Hurricane Michael made landfall near Mexico Beach, Fla., packing maximum sustained winds of 155 miles per hour, in the early afternoon on Wednesday.
The storm's central pressure was measured at 919 millibars, making it one of the strongest tropical cyclones to impact the mainland U.S. in history.
Hurricane and tropical storm warnings had been posted for portions of the Gulf Coast from Alabama through the entire Florida panhandle. Storm surge warnings are also in effect for parts of the Gulf Coast of Florida, as storm surge of up to 14 feet is expected in some areas.
"Michael will produce potentially catastrophic wind damage where the core of the hurricane moves onshore later today in the Florida Panhandle, with the highest risk between Apalachicola and Panama City," the National Hurricane Center said in its 11 a.m. ET forecast discussion.

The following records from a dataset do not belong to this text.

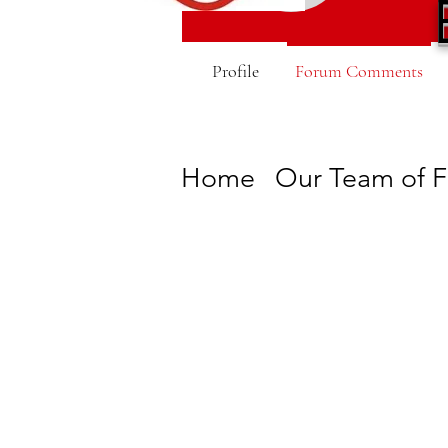
Profile
Forum Comments
Home
Our Team of F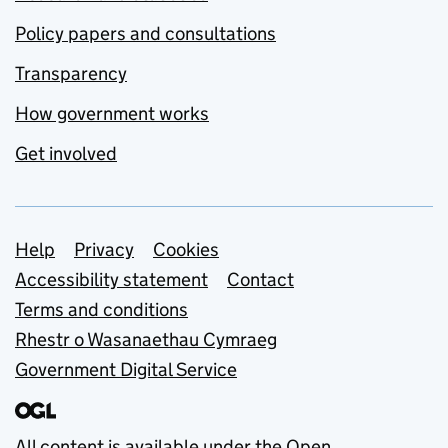
Policy papers and consultations
Transparency
How government works
Get involved
Support links
Help
Privacy
Cookies
Accessibility statement
Contact
Terms and conditions
Rhestr o Wasanaethau Cymraeg
Government Digital Service
All content is available under the
Open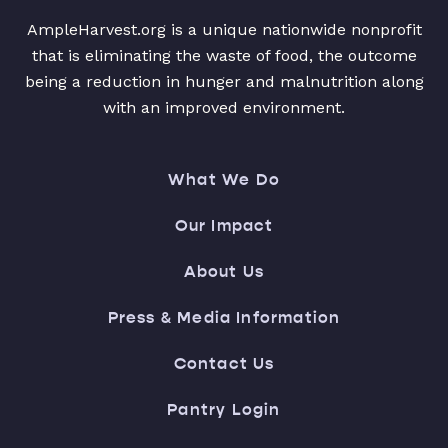
AmpleHarvest.org is a unique nationwide nonprofit
that is eliminating the waste of food, the outcome
being a reduction in hunger and malnutrition along
with an improved environment.
What We Do
Our Impact
About Us
Press & Media Information
Contact Us
Pantry Login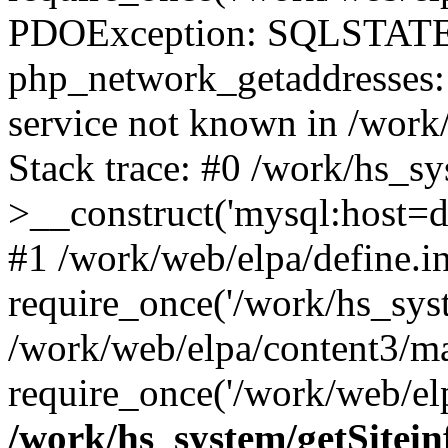
PDOException: SQLSTATE
php_network_getaddresses: 
service not known in /work
Stack trace: #0 /work/hs_s
>__construct('mysql:host=d
#1 /work/web/elpa/define.i
require_once('/work/hs_syst
/work/web/elpa/content3/m
require_once('/work/web/elp
/work/hs_system/getSitein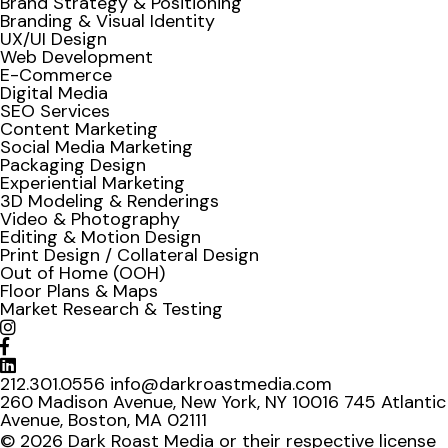
Brand Strategy & Positioning
Branding & Visual Identity
UX/UI Design
Web Development
E-Commerce
Digital Media
SEO Services
Content Marketing
Social Media Marketing
Packaging Design
Experiential Marketing
3D Modeling & Renderings
Video & Photography
Editing & Motion Design
Print Design / Collateral Design
Out of Home (OOH)
Floor Plans & Maps
Market Research & Testing
212.301.0556
info@darkroastmedia.com
260 Madison Avenue, New York, NY 10016
745 Atlantic
Avenue, Boston, MA 02111
© 2026 Dark Roast Media or their respective license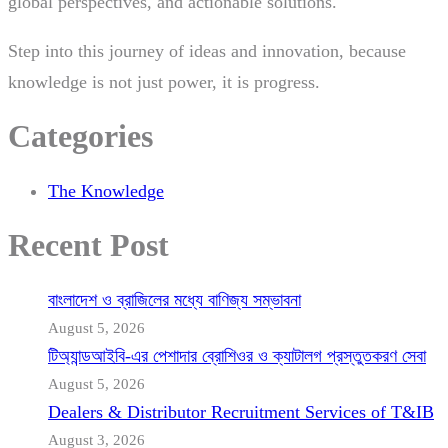
global perspectives, and actionable solutions.
Step into this journey of ideas and innovation, because
knowledge is not just power, it is progress.
Categories
The Knowledge
Recent Post
বাংলাদেশ ও ব্রাজিলের মধ্যে বাণিজ্য সম্ভাবনা
August 5, 2026
টিঅ্যান্ডআইবি-এর পেশাদার ব্রোশিওর ও ক্যাটালগ প্রস্তুতকরণ সেবা
August 5, 2026
Dealers & Distributor Recruitment Services of T&IB
August 3, 2026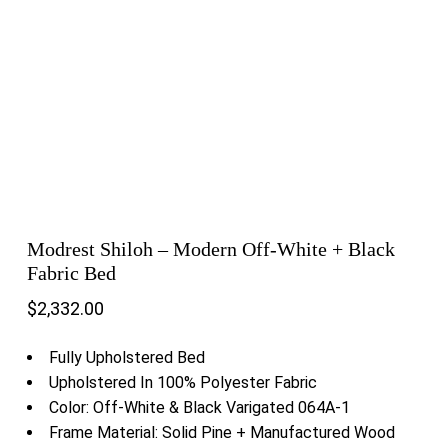
Modrest Shiloh – Modern Off-White + Black
Fabric Bed
$
2,332.00
Fully Upholstered Bed
Upholstered In 100% Polyester Fabric
Color: Off-White & Black Varigated 064A-1
Frame Material: Solid Pine + Manufactured Wood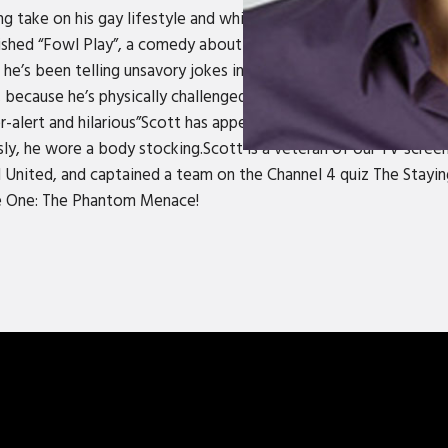
ng take on his gay lifestyle and white trash background make him
lished “Fowl Play”, a comedy about murder and date rape, to rave
 he’s been telling unsavory jokes in every English speaking count
f, because he’s physically challenged and emotionally unstable.
r-alert and hilarious”Scott has appeared in Mrs. Doubtfire, wher
y, he wore a body stocking.Scott is a veteran of our TV scree
 United, and captained a team on the Channel 4 quiz The Staying
de One: The Phantom Menace!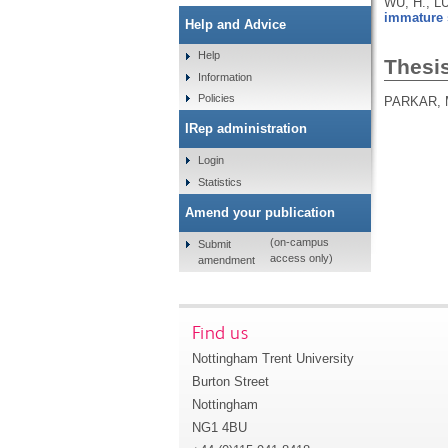
WU, H., LU
immature s
Help and Advice
Help
Thesi
Information
Policies
PARKAR, 
IRep administration
Login
Statistics
Amend your publication
(on-campus
Submit
access only)
amendment
Find us
Nottingham Trent University
Burton Street
Nottingham
NG1 4BU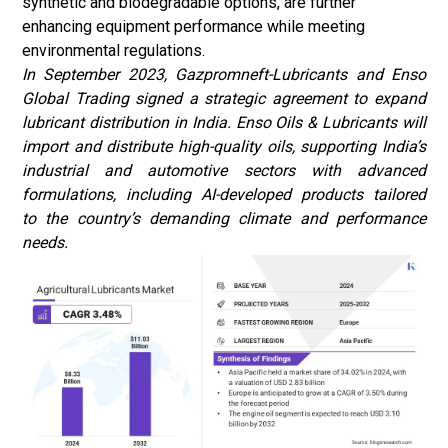
synthetic and biodegradable options, are further
enhancing equipment performance while meeting
environmental regulations.
In September 2023, Gazpromneft-Lubricants and Enso
Global Trading signed a strategic agreement to expand
lubricant distribution in India. Enso Oils & Lubricants will
import and distribute high-quality oils, supporting India’s
industrial and automotive sectors with advanced
formulations, including AI-developed products tailored
to the country’s demanding climate and performance
needs.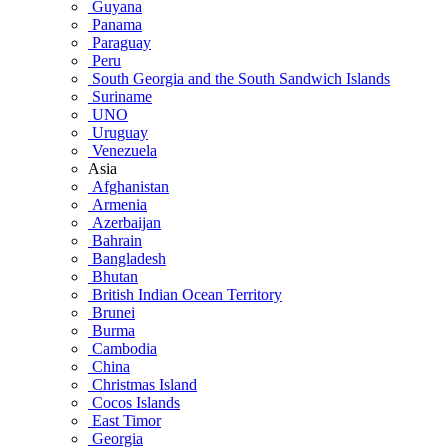
Guyana
Panama
Paraguay
Peru
South Georgia and the South Sandwich Islands
Suriname
UNO
Uruguay
Venezuela
Asia
Afghanistan
Armenia
Azerbaijan
Bahrain
Bangladesh
Bhutan
British Indian Ocean Territory
Brunei
Burma
Cambodia
China
Christmas Island
Cocos Islands
East Timor
Georgia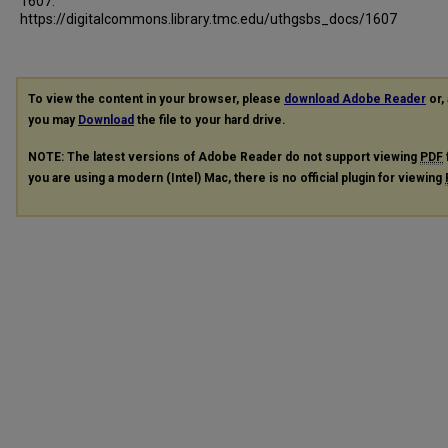
1607.
https://digitalcommons.library.tmc.edu/uthgsbs_docs/1607
To view the content in your browser, please
download Adobe Reader
or, 
you may
Download
the file to your hard drive.
NOTE: The latest versions of Adobe Reader do not support viewing
PDF
you are using a modern (Intel) Mac, there is no official plugin for viewing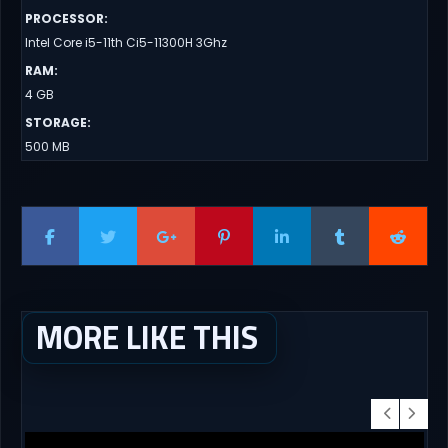
PROCESSOR
:
Intel Core i5-11th Ci5-11300H 3Ghz
RAM
:
4 GB
STORAGE
:
500 MB
MORE LIKE THIS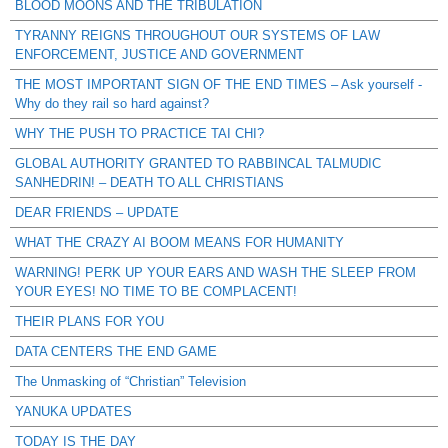
BLOOD MOONS AND THE TRIBULATION
TYRANNY REIGNS THROUGHOUT OUR SYSTEMS OF LAW
ENFORCEMENT, JUSTICE AND GOVERNMENT
THE MOST IMPORTANT SIGN OF THE END TIMES – Ask yourself -
Why do they rail so hard against?
WHY THE PUSH TO PRACTICE TAI CHI?
GLOBAL AUTHORITY GRANTED TO RABBINCAL TALMUDIC
SANHEDRIN! – DEATH TO ALL CHRISTIANS
DEAR FRIENDS – UPDATE
WHAT THE CRAZY AI BOOM MEANS FOR HUMANITY
WARNING! PERK UP YOUR EARS AND WASH THE SLEEP FROM
YOUR EYES! NO TIME TO BE COMPLACENT!
THEIR PLANS FOR YOU
DATA CENTERS THE END GAME
The Unmasking of “Christian” Television
YANUKA UPDATES
TODAY IS THE DAY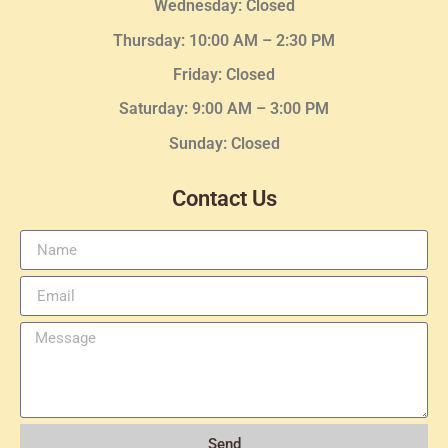
Wednesday
: Closed
Thursday:
10:00 AM – 2:30
PM
Friday: Closed
Saturday: 9:00 AM – 3:00 PM
Sunday: Closed
Contact Us
Send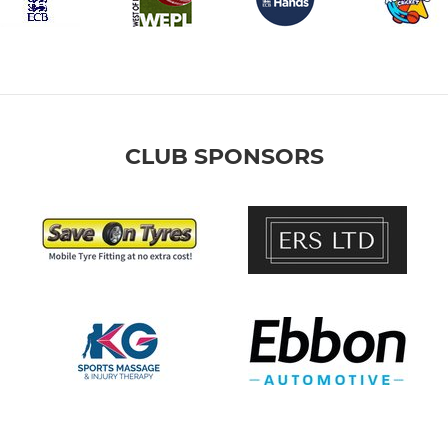
CLUB SPONSORS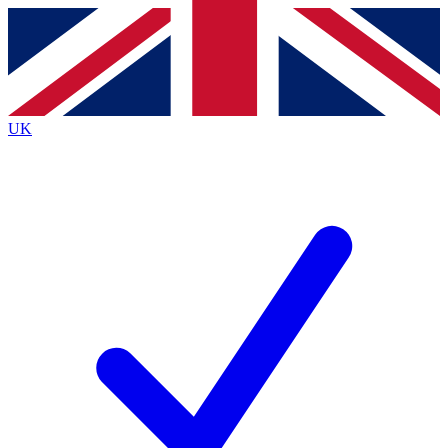
Contact me with news and offers from other Future
brands
By submitting your information you agree to the
Terms & Conditions
and
Privacy
Policy
and are aged 16 or over.
UK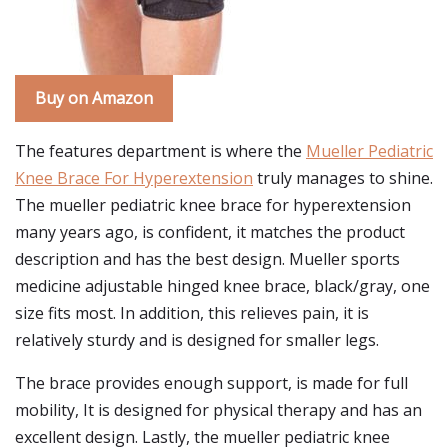
Buy on Amazon
The features department is where the
Mueller Pediatric
Knee Brace For Hyperextension
truly manages to shine.
The mueller pediatric knee brace for hyperextension
many years ago, is confident, it matches the product
description and has the best design. Mueller sports
medicine adjustable hinged knee brace, black/gray, one
size fits most. In addition, this relieves pain, it is
relatively sturdy and is designed for smaller legs.
The brace provides enough support, is made for full
mobility, It is designed for physical therapy and has an
excellent design. Lastly, the mueller pediatric knee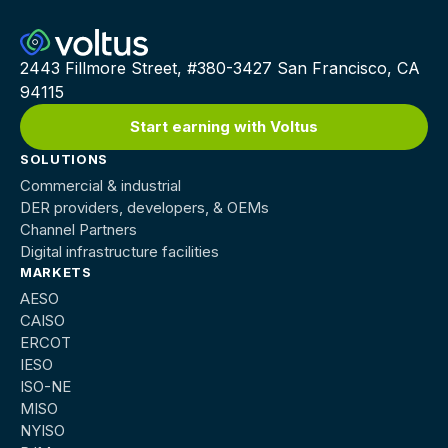
2443 Fillmore Street, #380-3427 San Francisco, CA
94115
Start earning with Voltus
SOLUTIONS
Commercial & industrial
DER providers, developers, & OEMs
Channel Partners
Digital infrastructure facilities
MARKETS
AESO
CAISO
ERCOT
IESO
ISO-NE
MISO
NYISO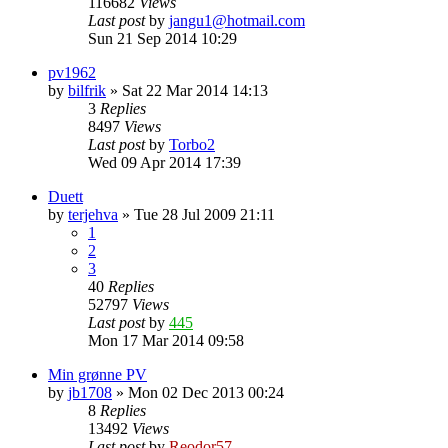
116682
Views
Last post
by
jangu1@hotmail.com
Sun 21 Sep 2014 10:29
pv1962
by
bilfrik
»
Sat 22 Mar 2014 14:13
3
Replies
8497
Views
Last post
by
Torbo2
Wed 09 Apr 2014 17:39
Duett
by
terjehva
»
Tue 28 Jul 2009 21:11
1
2
3
40
Replies
52797
Views
Last post
by
445
Mon 17 Mar 2014 09:58
Min grønne PV
by
jb1708
»
Mon 02 Dec 2013 00:24
8
Replies
13492
Views
Last post
by
Reodor57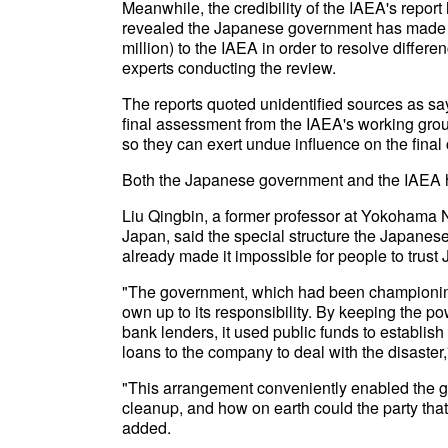
Meanwhile, the credibility of the IAEA's repo
revealed the Japanese government has made a 
million) to the IAEA in order to resolve differ
experts conducting the review.
The reports quoted unidentified sources as s
final assessment from the IAEA's working gr
so they can exert undue influence on the final
Both the Japanese government and the IAEA hav
Liu Qingbin, a former professor at Yokohama N
Japan, said the special structure the Japane
already made it impossible for people to trust
"The government, which had been championi
own up to its responsibility. By keeping the 
bank lenders, it used public funds to establish
loans to the company to deal with the disaster,
"This arrangement conveniently enabled the go
cleanup, and how on earth could the party that
added.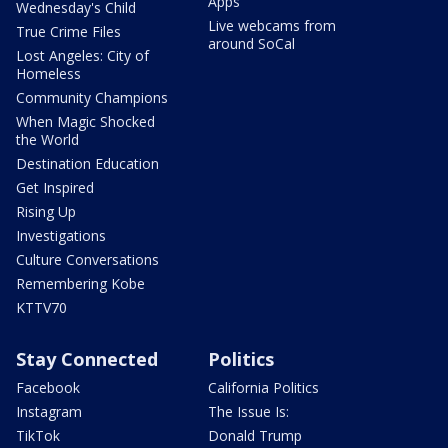
Apps
Wednesday's Child
Live webcams from
True Crime Files
around SoCal
Lost Angeles: City of
Homeless
Community Champions
When Magic Shocked
the World
Destination Education
Get Inspired
Rising Up
Investigations
Culture Conversations
Remembering Kobe
KTTV70
Stay Connected
Politics
Facebook
California Politics
Instagram
The Issue Is:
TikTok
Donald Trump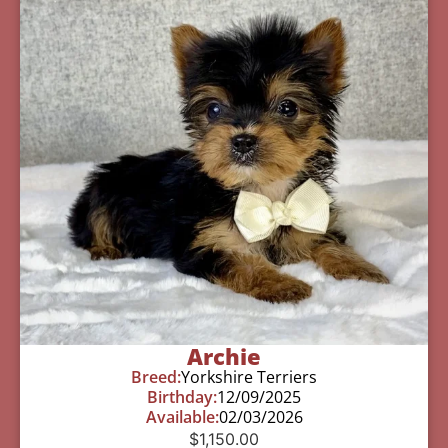
Archie
Breed:
Yorkshire Terriers
Birthday:
12/09/2025
Available:
02/03/2026
$
1,150.00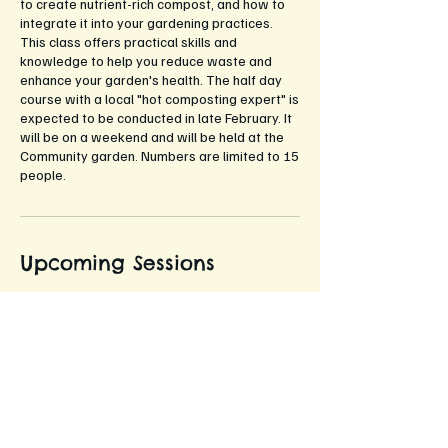
to create nutrient-rich compost, and how to
integrate it into your gardening practices.
This class offers practical skills and
knowledge to help you reduce waste and
enhance your garden's health. The half day
course with a local "hot composting expert" is
expected to be conducted in late February. It
will be on a weekend and will be held at the
Community garden. Numbers are limited to 15
people.
Upcoming Sessions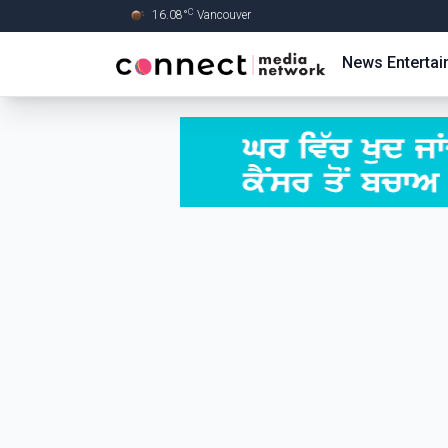
C
16.08
°
Vancouver
Skip to Main content
News
Enterta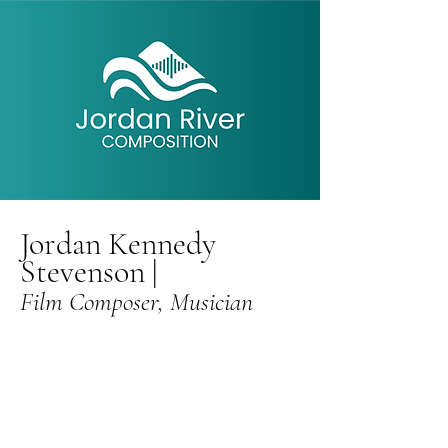
Jordan Kennedy
Stevenson
|
Film Composer,
Musician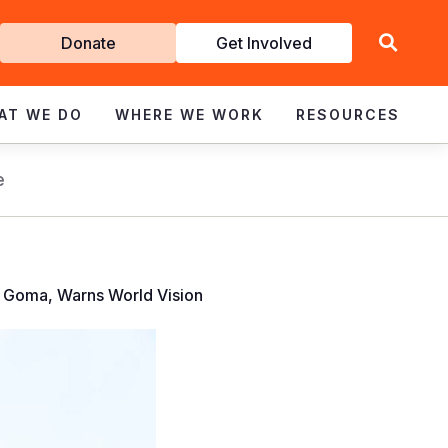
Get
Donate
Get Involved
Involved
AT WE DO
WHERE WE WORK
RESOURCES
e
 Goma, Warns World Vision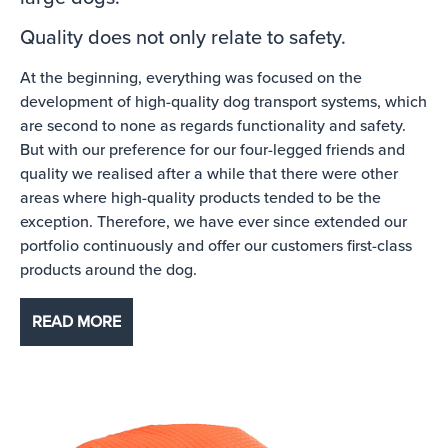
Quality does not only relate to safety.
At the beginning, everything was focused on the
development of high-quality dog transport systems, which
are second to none as regards functionality and safety.
But with our preference for our four-legged friends and
quality we realised after a while that there were other
areas where high-quality products tended to be the
exception. Therefore, we have ever since extended our
portfolio continuously and offer our customers first-class
products around the dog.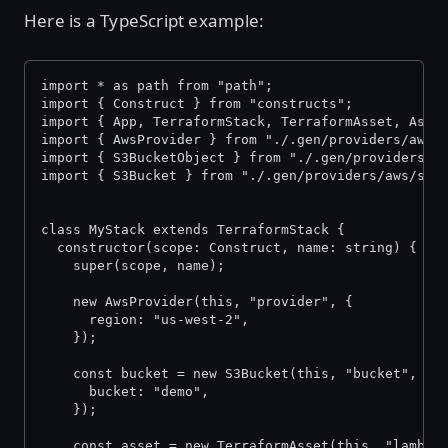
Here is a TypeScript example:
import * as path from "path";
import { Construct } from "constructs";
import { App, TerraformStack, TerraformAsset, Asse
import { AwsProvider } from "./.gen/providers/aws/
import { S3BucketObject } from "./.gen/providers/a
import { S3Bucket } from "./.gen/providers/aws/s3-
class MyStack extends TerraformStack {
  constructor(scope: Construct, name: string) {
    super(scope, name);
    new AwsProvider(this, "provider", {
      region: "us-west-2",
    });
    const bucket = new S3Bucket(this, "bucket", {
      bucket: "demo",
    });
    const asset = new TerraformAsset(this, "lambda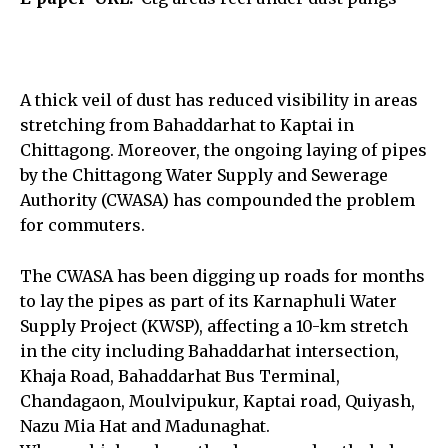
A thick veil of dust has reduced visibility in areas
stretching from Bahaddarhat to Kaptai in
Chittagong. Moreover, the ongoing laying of pipes
by the Chittagong Water Supply and Sewerage
Authority (CWASA) has compounded the problem
for commuters.
The CWASA has been digging up roads for months
to lay the pipes as part of its Karnaphuli Water
Supply Project (KWSP), affecting a 10-km stretch
in the city including Bahaddarhat intersection,
Khaja Road, Bahaddarhat Bus Terminal,
Chandagaon, Moulvipukur, Kaptai road, Quiyash,
Nazu Mia Hat and Madunaghat.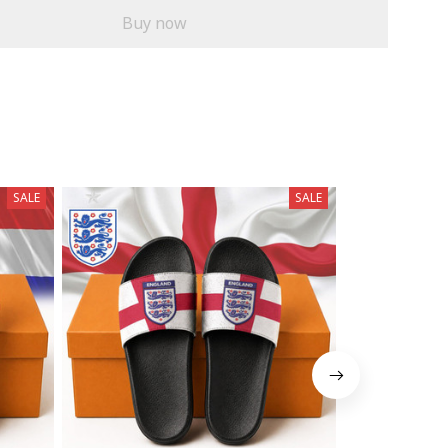
Buy now
SALE
SALE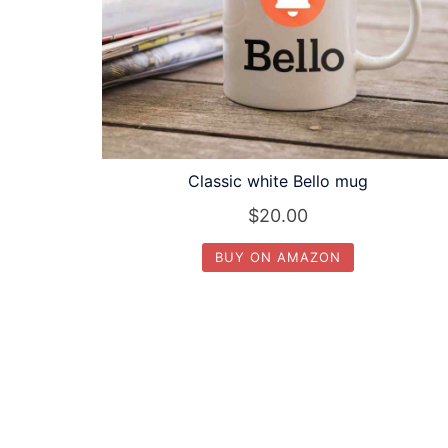
Classic white Bello mug
$
20.00
BUY ON AMAZON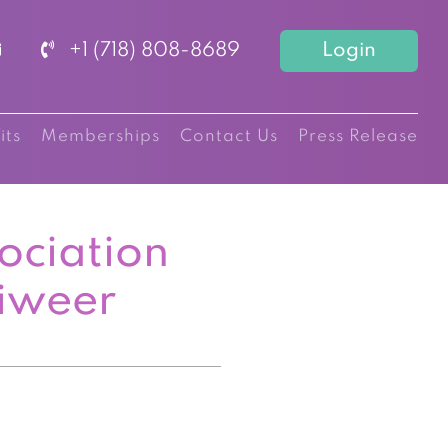
+1 (718) 808-8689
Login
its
Memberships
Contact Us
Press Release
ociation
iweer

The governors of Florida and Alabama declared states of emergency ahead of the storm, and mandatory and voluntary evacuations have been posted for coastal portions of the Florida panhandle. Georgia Gov. Nathan Deal declared a state of emergency for 92 counties across the southern half of the state, including Bibb and Richmond counties, which contain the cities of Macon and Augusta.
The storm is eventually expected to track across Georgia and the Carolinas before heading into the Atlantic Ocean. Heavy rain is expected in some of the same areas impacted by Hurricane Florence, with 3 to 6 inches forecast for eastern Georgia, the Carolinas and southern Virginia. Tropical storm warnings have also been issued for the North Carolina coast and continue for the coasts of South Carolina and Georgia and the east coast of Florida north of Fernandina Beach.